-- begin --

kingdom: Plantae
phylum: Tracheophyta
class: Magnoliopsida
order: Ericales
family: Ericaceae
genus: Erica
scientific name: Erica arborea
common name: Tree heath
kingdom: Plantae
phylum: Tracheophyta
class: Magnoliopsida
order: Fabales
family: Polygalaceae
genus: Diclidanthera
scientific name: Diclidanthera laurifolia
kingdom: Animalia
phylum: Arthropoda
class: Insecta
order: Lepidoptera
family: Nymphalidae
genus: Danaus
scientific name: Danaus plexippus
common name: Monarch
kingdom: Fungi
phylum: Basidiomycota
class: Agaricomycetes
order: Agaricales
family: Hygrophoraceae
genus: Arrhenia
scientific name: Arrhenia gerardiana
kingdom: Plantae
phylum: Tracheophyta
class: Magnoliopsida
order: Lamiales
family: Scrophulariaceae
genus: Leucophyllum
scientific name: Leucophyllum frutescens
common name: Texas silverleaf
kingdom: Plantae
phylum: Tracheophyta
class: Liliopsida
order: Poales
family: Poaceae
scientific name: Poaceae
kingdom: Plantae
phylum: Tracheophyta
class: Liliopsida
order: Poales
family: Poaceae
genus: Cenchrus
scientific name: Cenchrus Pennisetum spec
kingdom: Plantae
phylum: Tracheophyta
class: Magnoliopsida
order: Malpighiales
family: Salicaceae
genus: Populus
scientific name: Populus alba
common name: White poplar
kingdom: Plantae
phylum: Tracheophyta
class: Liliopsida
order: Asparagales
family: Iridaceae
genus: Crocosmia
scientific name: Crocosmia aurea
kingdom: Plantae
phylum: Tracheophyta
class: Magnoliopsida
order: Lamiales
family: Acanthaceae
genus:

-- end --

## GIVEN INSTRUCTION
Copy out everything in the listing above from the line containing "genus: Cenchrus" down to the line containing "genus: Crocosmia", both of those lines included, without changing a character.

## TASK ANSWER
genus: Cenchrus
scientific name: Cenchrus Pennisetum spec
kingdom: Plantae
phylum: Tracheophyta
class: Magnoliopsida
order: Malpighiales
family: Salicaceae
genus: Populus
scientific name: Populus alba
common name: White poplar
kingdom: Plantae
phylum: Tracheophyta
class: Liliopsida
order: Asparagales
family: Iridaceae
genus: Crocosmia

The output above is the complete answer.